Instruction:
With the pictures removed, the data below must be transcribed in full and exactly.

Listed records:
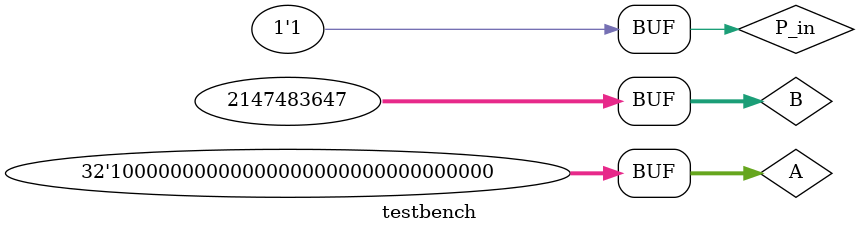
<source format=v>
`timescale 1ns / 1ps


module testbench();

    reg     [31:0]  A, B;
    reg             P_in;
    wire    [31:0]  S;
    wire            P_out;
    
    
    fulladder32 DUT(
                    .A(A),
                    .B(B),
                    .Pin(P_in),
                    .S(S),
                    .Pout(P_out)
    );
    
    initial begin
        A = 0; B = 0; P_in = 0;
        #5;
        
        A = 1; B = 0; P_in = 0;
		#5;                  // <- Делаем паузу в пять отсчётов
		                     // времени симуляции перед очередным
		A = 100; B = 300; P_in = 0;	// изменением входных сигналов
		#5;

		A = 0; B = 1337; P_in = 0;
		#5;

		A = 228; B = 1488; P_in = 1;  
		#5;

		A = 1; B = 1; P_in = 1;  
		#5;

		A = 500000; B = 10; P_in = 1;  
		#5;

		A = 6216144; B = 135761; P_in = 0;
		#5;

		A = 6216144; B = 135761; P_in = 0;  
		#5;

		A = 2_147_483_647; B = 2_147_483_647; P_in = 0;
		#5;

		A = 2_147_483_647; B = 2_147_483_647; P_in = 1;
		#5;

		A = 2_147_483_647 + 1; B = 2_147_483_647; P_in = 1;
		#5;
	end
    

endmodule

</source>
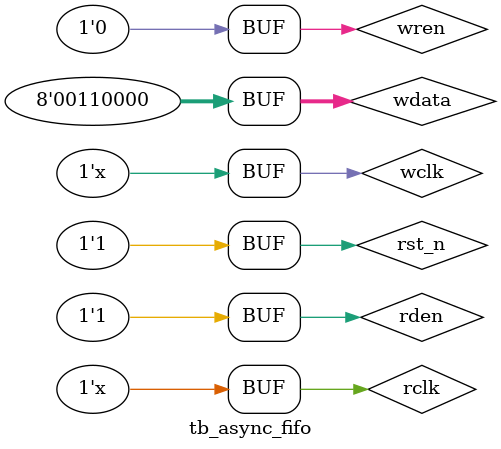
<source format=v>
`timescale 1ns / 1ps

module tb_async_fifo();

localparam DATA_WIDTH = 8;
localparam ADDR_WIDTH = 5;
localparam MAX_CNT = (2**ADDR_WIDTH);
localparam RST_TIME = 2;
localparam RCYCLE = 6;
localparam WCYCLE = 8;

reg rclk;
reg rden;
reg rst_n;
reg wclk;
reg [DATA_WIDTH-1:0] wdata;
reg wren;

wire [DATA_WIDTH-1:0] rdata;
wire rempty;
wire wfull;

initial begin
    rst_n = 0;
    rclk = 0;
    wclk = 0;
    #RST_TIME rst_n = 1;
end

initial begin
    rclk = 1'b0;
    wclk = 1'b0;
end
always #(RCYCLE/2) rclk = ~rclk;
always #(WCYCLE/2) wclk = ~wclk;

initial begin
    wren = 0;
    rden = 0;
    wdata = 0;
    #RST_TIME;
    repeat (MAX_CNT) begin
        wren = 1;
        rden = 0;
        wdata = wdata + 1;
        #WCYCLE;
    end
    repeat (MAX_CNT) begin
        wren <= 0;
        rden = 1;
        #RCYCLE;
    end

    repeat (MAX_CNT/2) begin
        wren = 1;
        rden = 0;
        wdata = wdata + 1;
        #WCYCLE;
    end
    repeat (MAX_CNT/2) begin
        wren <= 0;
        rden = 1;
        #RCYCLE;
    end
end

async_fifo  #(
    .DATA_WIDTH(DATA_WIDTH),
    .ADDR_WIDTH(ADDR_WIDTH)
) u_async_fifo (
    .rd_clk(rclk),
    .rd_rst_n(rst_n),
    .rd_data(rdata),
    .empty(rempty),
    .rd_en(rden),
    .wr_clk(wclk),
    .wr_rst_n(rst_n),
    .wr_data(wdata),
    .full(wfull),
    .wr_en(wren)
    );

// async_fifo  #(
//     .DATA_WIDTH(DATA_WIDTH),
//     .ADDR_WIDTH(ADDR_WIDTH)
// ) u_async_fifo (
//     .rclk(rclk),
//     .rdata(rdata),
//     .rempty(rempty),
//     .rden(rden),
//     .rst_n(rst_n),
//     .wclk(wclk),
//     .wdata(wdata),
//     .wfull(wfull),
//     .wren(wren)
//     );

endmodule

</source>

Reply to the task:
<source format=v>
`timescale 1ns / 1ps


module testbench();

    reg     [31:0]  A, B;
    reg             P_in;
    wire    [31:0]  S;
    wire            P_out;
    
    
    fulladder32 DUT(
                    .A(A),
                    .B(B),
                    .Pin(P_in),
                    .S(S),
                    .Pout(P_out)
    );
    
    initial begin
        A = 0; B = 0; P_in = 0;
        #5;
        
        A = 1; B = 0; P_in = 0;
		#5;                  // <- Делаем паузу в пять отсчётов
		                     // времени симуляции перед очередным
		A = 100; B = 300; P_in = 0;	// изменением входных сигналов
		#5;

		A = 0; B = 1337; P_in = 0;
		#5;

		A = 228; B = 1488; P_in = 1;  
		#5;

		A = 1; B = 1; P_in = 1;  
		#5;

		A = 500000; B = 10; P_in = 1;  
		#5;

		A = 6216144; B = 135761; P_in = 0;
		#5;

		A = 6216144; B = 135761; P_in = 0;  
		#5;

		A = 2_147_483_647; B = 2_147_483_647; P_in = 0;
		#5;

		A = 2_147_483_647; B = 2_147_483_647; P_in = 1;
		#5;

		A = 2_147_483_647 + 1; B = 2_147_483_647; P_in = 1;
		#5;
	end
    

endmodule

</source>
<source format=v>
`timescale 1ns / 1ps

module tb_async_fifo();

localparam DATA_WIDTH = 8;
localparam ADDR_WIDTH = 5;
localparam MAX_CNT = (2**ADDR_WIDTH);
localparam RST_TIME = 2;
localparam RCYCLE = 6;
localparam WCYCLE = 8;

reg rclk;
reg rden;
reg rst_n;
reg wclk;
reg [DATA_WIDTH-1:0] wdata;
reg wren;

wire [DATA_WIDTH-1:0] rdata;
wire rempty;
wire wfull;

initial begin
    rst_n = 0;
    rclk = 0;
    wclk = 0;
    #RST_TIME rst_n = 1;
end

initial begin
    rclk = 1'b0;
    wclk = 1'b0;
end
always #(RCYCLE/2) rclk = ~rclk;
always #(WCYCLE/2) wclk = ~wclk;

initial begin
    wren = 0;
    rden = 0;
    wdata = 0;
    #RST_TIME;
    repeat (MAX_CNT) begin
        wren = 1;
        rden = 0;
        wdata = wdata + 1;
        #WCYCLE;
    end
    repeat (MAX_CNT) begin
        wren <= 0;
        rden = 1;
        #RCYCLE;
    end

    repeat (MAX_CNT/2) begin
        wren = 1;
        rden = 0;
        wdata = wdata + 1;
        #WCYCLE;
    end
    repeat (MAX_CNT/2) begin
        wren <= 0;
        rden = 1;
        #RCYCLE;
    end
end

async_fifo  #(
    .DATA_WIDTH(DATA_WIDTH),
    .ADDR_WIDTH(ADDR_WIDTH)
) u_async_fifo (
    .rd_clk(rclk),
    .rd_rst_n(rst_n),
    .rd_data(rdata),
    .empty(rempty),
    .rd_en(rden),
    .wr_clk(wclk),
    .wr_rst_n(rst_n),
    .wr_data(wdata),
    .full(wfull),
    .wr_en(wren)
    );

// async_fifo  #(
//     .DATA_WIDTH(DATA_WIDTH),
//     .ADDR_WIDTH(ADDR_WIDTH)
// ) u_async_fifo (
//     .rclk(rclk),
//     .rdata(rdata),
//     .rempty(rempty),
//     .rden(rden),
//     .rst_n(rst_n),
//     .wclk(wclk),
//     .wdata(wdata),
//     .wfull(wfull),
//     .wren(wren)
//     );

endmodule

</source>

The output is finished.